--- YOUR TASK ---
Reproduce each of the following entries verbatim, keeping every line unchanged.

--- Data pulled from a collection ---
BEGIN
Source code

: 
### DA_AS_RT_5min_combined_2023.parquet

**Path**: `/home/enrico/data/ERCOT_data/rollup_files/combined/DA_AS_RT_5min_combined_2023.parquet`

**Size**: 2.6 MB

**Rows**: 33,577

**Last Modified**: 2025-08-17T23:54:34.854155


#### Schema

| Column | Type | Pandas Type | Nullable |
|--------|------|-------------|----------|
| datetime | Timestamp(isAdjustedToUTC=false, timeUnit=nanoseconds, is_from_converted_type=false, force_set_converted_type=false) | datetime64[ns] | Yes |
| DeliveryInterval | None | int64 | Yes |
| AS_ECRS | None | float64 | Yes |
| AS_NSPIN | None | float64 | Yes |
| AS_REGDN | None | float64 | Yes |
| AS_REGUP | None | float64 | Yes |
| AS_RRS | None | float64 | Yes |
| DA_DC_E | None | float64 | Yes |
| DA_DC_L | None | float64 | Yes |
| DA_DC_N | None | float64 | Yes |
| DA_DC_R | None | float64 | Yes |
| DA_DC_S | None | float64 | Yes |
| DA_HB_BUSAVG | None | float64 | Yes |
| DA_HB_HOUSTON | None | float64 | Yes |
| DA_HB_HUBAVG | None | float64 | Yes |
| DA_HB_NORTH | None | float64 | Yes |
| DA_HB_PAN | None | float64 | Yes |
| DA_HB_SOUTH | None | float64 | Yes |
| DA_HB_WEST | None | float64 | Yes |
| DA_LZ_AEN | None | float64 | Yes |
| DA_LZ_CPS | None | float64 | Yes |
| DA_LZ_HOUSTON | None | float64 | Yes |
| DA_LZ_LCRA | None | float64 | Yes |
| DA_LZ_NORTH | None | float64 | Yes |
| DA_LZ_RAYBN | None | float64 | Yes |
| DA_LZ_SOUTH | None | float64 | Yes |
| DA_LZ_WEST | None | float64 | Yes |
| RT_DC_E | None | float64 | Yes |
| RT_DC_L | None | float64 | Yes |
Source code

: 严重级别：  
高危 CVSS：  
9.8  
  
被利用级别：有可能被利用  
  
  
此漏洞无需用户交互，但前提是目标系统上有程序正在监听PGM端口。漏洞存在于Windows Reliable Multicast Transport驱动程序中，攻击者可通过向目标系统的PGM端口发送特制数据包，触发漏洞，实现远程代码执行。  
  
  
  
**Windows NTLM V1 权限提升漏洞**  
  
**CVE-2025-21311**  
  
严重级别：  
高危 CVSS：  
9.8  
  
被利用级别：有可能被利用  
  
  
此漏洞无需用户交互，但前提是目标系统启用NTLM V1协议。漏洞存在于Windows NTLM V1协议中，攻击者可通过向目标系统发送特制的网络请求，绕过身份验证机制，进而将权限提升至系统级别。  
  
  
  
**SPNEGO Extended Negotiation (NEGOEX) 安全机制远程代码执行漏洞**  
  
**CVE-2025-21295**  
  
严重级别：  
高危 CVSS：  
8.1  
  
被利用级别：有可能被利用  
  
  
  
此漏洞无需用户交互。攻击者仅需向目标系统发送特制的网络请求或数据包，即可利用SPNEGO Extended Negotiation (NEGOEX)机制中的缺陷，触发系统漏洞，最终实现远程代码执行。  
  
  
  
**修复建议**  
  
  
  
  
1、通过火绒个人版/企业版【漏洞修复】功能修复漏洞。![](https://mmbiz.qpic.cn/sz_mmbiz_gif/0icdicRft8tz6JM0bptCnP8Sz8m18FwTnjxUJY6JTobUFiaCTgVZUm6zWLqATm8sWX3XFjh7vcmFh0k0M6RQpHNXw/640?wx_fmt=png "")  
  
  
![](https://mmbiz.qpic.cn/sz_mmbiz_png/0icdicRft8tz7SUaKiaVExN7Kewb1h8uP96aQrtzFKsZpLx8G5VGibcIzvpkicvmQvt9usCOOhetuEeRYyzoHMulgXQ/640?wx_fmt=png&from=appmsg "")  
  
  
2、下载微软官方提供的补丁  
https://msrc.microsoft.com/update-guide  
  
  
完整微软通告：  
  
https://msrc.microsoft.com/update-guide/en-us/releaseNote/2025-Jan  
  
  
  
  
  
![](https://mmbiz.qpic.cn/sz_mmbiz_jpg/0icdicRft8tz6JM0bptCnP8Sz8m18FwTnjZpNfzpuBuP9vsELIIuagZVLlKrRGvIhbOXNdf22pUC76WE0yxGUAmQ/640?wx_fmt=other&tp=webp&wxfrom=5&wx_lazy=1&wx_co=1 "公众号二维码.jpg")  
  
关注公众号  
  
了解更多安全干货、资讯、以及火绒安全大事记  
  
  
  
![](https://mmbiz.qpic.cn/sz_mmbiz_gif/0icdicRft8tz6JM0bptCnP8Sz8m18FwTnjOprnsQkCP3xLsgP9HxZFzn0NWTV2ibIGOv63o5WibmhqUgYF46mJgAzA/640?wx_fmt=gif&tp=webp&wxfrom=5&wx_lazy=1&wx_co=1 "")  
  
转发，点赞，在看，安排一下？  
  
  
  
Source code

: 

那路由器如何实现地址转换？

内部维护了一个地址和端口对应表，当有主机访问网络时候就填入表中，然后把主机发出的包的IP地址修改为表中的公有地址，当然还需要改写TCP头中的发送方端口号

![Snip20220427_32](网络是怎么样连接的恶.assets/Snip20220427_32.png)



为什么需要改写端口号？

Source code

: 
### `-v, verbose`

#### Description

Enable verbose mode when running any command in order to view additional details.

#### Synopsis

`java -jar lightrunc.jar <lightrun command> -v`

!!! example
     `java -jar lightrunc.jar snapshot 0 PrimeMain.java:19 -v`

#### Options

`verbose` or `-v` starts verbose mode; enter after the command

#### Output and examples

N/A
END
--- SOLUTION FOR THIS PROBLEM ---
Source code

: 
### DA_AS_RT_5min_combined_2023.parquet

**Path**: `/home/enrico/data/ERCOT_data/rollup_files/combined/DA_AS_RT_5min_combined_2023.parquet`

**Size**: 2.6 MB

**Rows**: 33,577

**Last Modified**: 2025-08-17T23:54:34.854155


#### Schema

| Column | Type | Pandas Type | Nullable |
|--------|------|-------------|----------|
| datetime | Timestamp(isAdjustedToUTC=false, timeUnit=nanoseconds, is_from_converted_type=false, force_set_converted_type=false) | datetime64[ns] | Yes |
| DeliveryInterval | None | int64 | Yes |
| AS_ECRS | None | float64 | Yes |
| AS_NSPIN | None | float64 | Yes |
| AS_REGDN | None | float64 | Yes |
| AS_REGUP | None | float64 | Yes |
| AS_RRS | None | float64 | Yes |
| DA_DC_E | None | float64 | Yes |
| DA_DC_L | None | float64 | Yes |
| DA_DC_N | None | float64 | Yes |
| DA_DC_R | None | float64 | Yes |
| DA_DC_S | None | float64 | Yes |
| DA_HB_BUSAVG | None | float64 | Yes |
| DA_HB_HOUSTON | None | float64 | Yes |
| DA_HB_HUBAVG | None | float64 | Yes |
| DA_HB_NORTH | None | float64 | Yes |
| DA_HB_PAN | None | float64 | Yes |
| DA_HB_SOUTH | None | float64 | Yes |
| DA_HB_WEST | None | float64 | Yes |
| DA_LZ_AEN | None | float64 | Yes |
| DA_LZ_CPS | None | float64 | Yes |
| DA_LZ_HOUSTON | None | float64 | Yes |
| DA_LZ_LCRA | None | float64 | Yes |
| DA_LZ_NORTH | None | float64 | Yes |
| DA_LZ_RAYBN | None | float64 | Yes |
| DA_LZ_SOUTH | None | float64 | Yes |
| DA_LZ_WEST | None | float64 | Yes |
| RT_DC_E | None | float64 | Yes |
| RT_DC_L | None | float64 | Yes |
Source code

: 严重级别：  
高危 CVSS：  
9.8  
  
被利用级别：有可能被利用  
  
  
此漏洞无需用户交互，但前提是目标系统上有程序正在监听PGM端口。漏洞存在于Windows Reliable Multicast Transport驱动程序中，攻击者可通过向目标系统的PGM端口发送特制数据包，触发漏洞，实现远程代码执行。  
  
  
  
**Windows NTLM V1 权限提升漏洞**  
  
**CVE-2025-21311**  
  
严重级别：  
高危 CVSS：  
9.8  
  
被利用级别：有可能被利用  
  
  
此漏洞无需用户交互，但前提是目标系统启用NTLM V1协议。漏洞存在于Windows NTLM V1协议中，攻击者可通过向目标系统发送特制的网络请求，绕过身份验证机制，进而将权限提升至系统级别。  
  
  
  
**SPNEGO Extended Negotiation (NEGOEX) 安全机制远程代码执行漏洞**  
  
**CVE-2025-21295**  
  
严重级别：  
高危 CVSS：  
8.1  
  
被利用级别：有可能被利用  
  
  
  
此漏洞无需用户交互。攻击者仅需向目标系统发送特制的网络请求或数据包，即可利用SPNEGO Extended Negotiation (NEGOEX)机制中的缺陷，触发系统漏洞，最终实现远程代码执行。  
  
  
  
**修复建议**  
  
  
  
  
1、通过火绒个人版/企业版【漏洞修复】功能修复漏洞。![](https://mmbiz.qpic.cn/sz_mmbiz_gif/0icdicRft8tz6JM0bptCnP8Sz8m18FwTnjxUJY6JTobUFiaCTgVZUm6zWLqATm8sWX3XFjh7vcmFh0k0M6RQpHNXw/640?wx_fmt=png "")  
  
  
![](https://mmbiz.qpic.cn/sz_mmbiz_png/0icdicRft8tz7SUaKiaVExN7Kewb1h8uP96aQrtzFKsZpLx8G5VGibcIzvpkicvmQvt9usCOOhetuEeRYyzoHMulgXQ/640?wx_fmt=png&from=appmsg "")  
  
  
2、下载微软官方提供的补丁  
https://msrc.microsoft.com/update-guide  
  
  
完整微软通告：  
  
https://msrc.microsoft.com/update-guide/en-us/releaseNote/2025-Jan  
  
  
  
  
  
![](https://mmbiz.qpic.cn/sz_mmbiz_jpg/0icdicRft8tz6JM0bptCnP8Sz8m18FwTnjZpNfzpuBuP9vsELIIuagZVLlKrRGvIhbOXNdf22pUC76WE0yxGUAmQ/640?wx_fmt=other&tp=webp&wxfrom=5&wx_lazy=1&wx_co=1 "公众号二维码.jpg")  
  
关注公众号  
  
了解更多安全干货、资讯、以及火绒安全大事记  
  
  
  
![](https://mmbiz.qpic.cn/sz_mmbiz_gif/0icdicRft8tz6JM0bptCnP8Sz8m18FwTnjOprnsQkCP3xLsgP9HxZFzn0NWTV2ibIGOv63o5WibmhqUgYF46mJgAzA/640?wx_fmt=gif&tp=webp&wxfrom=5&wx_lazy=1&wx_co=1 "")  
  
转发，点赞，在看，安排一下？  
  
  
  
Source code

: 

那路由器如何实现地址转换？

内部维护了一个地址和端口对应表，当有主机访问网络时候就填入表中，然后把主机发出的包的IP地址修改为表中的公有地址，当然还需要改写TCP头中的发送方端口号

![Snip20220427_32](网络是怎么样连接的恶.assets/Snip20220427_32.png)



为什么需要改写端口号？

Source code

: 
### `-v, verbose`

#### Description

Enable verbose mode when running any command in order to view additional details.

#### Synopsis

`java -jar lightrunc.jar <lightrun command> -v`

!!! example
     `java -jar lightrunc.jar snapshot 0 PrimeMain.java:19 -v`

#### Options

`verbose` or `-v` starts verbose mode; enter after the command

#### Output and examples

N/A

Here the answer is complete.